We assessed the association of rs7193343-T with AF in a Han Chinese population from Hong Kong, consisting of 286 AF cases and 2763 controls. The association was not significant in this cohort although the direction of association was consistent with that in the European samples (OR=1.05, P=0.68). Notably, the T allele of rs7193343 is much more frequent in the Han Chinese population (the allelic frequency in controls is 0.68) than the samples of European descent (the allelic frequency in controls is between 0.14 and 0.20).
In our previous genome-wide study on AF/AFl, a stronger association was observed with the releatively small subset of individuals with a definite history of AFl than other cases3. We therefore tested rs7193343 in the subset of 160 Icelandic patients with a definite history of AFl. The association with AFl is similar to that with AF although it does not reach nominal significance on its own (OR=1.25, 95% CI: 0.96, 1.62, P=0.093).
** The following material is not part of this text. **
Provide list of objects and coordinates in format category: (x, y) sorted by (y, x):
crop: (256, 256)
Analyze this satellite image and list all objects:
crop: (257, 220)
We found no correlation between rs7193343 and obesity, hypertension or coronary artery disease in the Icelandic sample set (data not shown). This suggests that the association between rs7193343 and AF is not mediated through these known risk factors for AF.
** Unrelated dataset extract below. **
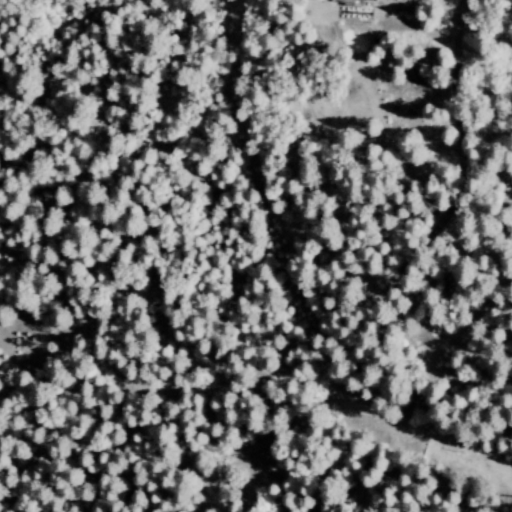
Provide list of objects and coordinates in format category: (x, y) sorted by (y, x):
building: (355, 10)
road: (447, 212)
road: (422, 395)
road: (216, 451)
We have previously reported the results of our genome-wide association study of stroke where the AF variants on chromosome 4q25 were found to significantly associate with IS, and as expected, with the strongest risk for the CES subclass of IS4. To assess the correlation between rs7193343 and stroke, we tested this variant in five IS case-control sample sets of European descent, from Iceland, West-Germany, South-Germany, Sweden and the United Kingdom. Combined analysis of the five datasets showed significant association between rs7193343 and IS (OR=1.11, 95% CI: 1.04, 1.17, P=0.00054) (Table 2). Association analysis of IS subclasses showed significant association between rs7193343 and CES with an OR comparable to the association between rs7193343 and AF (OR=1.22, 95% CI: 1.10, 1.35, P=0.00021) (Table 2).
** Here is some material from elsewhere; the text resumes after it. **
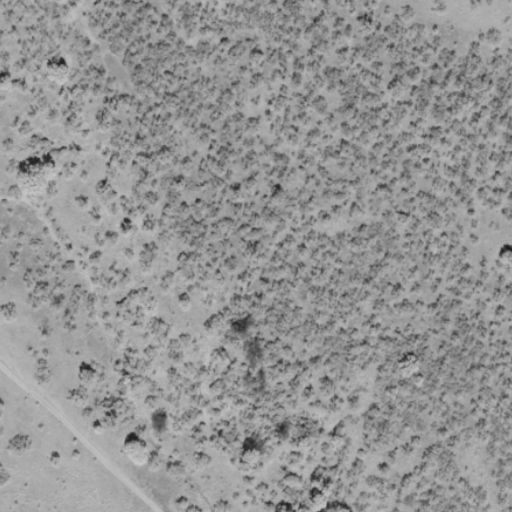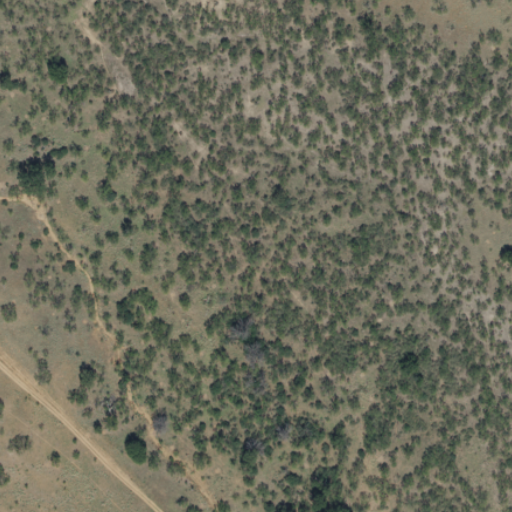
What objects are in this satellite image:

The sequence variant rs7193343 is an intronic SNP located in the zinc finger homeobox 3 (ZFHX3) gene on chromosome 16q22, also called AT motif-binding factor 1 (ATBF1). This gene encodes a transcription factor named Atbf1 which was first described as an enhancer of the human alpha-fetoprotein (AFP) gene expression in the liver5. At the time of its discovery it was the largest DNA binding protein reported and the first protein shown to contain multiple homeodomains and multiple zinc finger motifs5. The gene has since been associated with regulation of growth and differentiation of several tissues, including neuronal and skeletal muscle differentiation6. We did not observe an association of rs7193343 with the expression of ZFHX3 in blood or adipose tissue (Supplementary Table 3).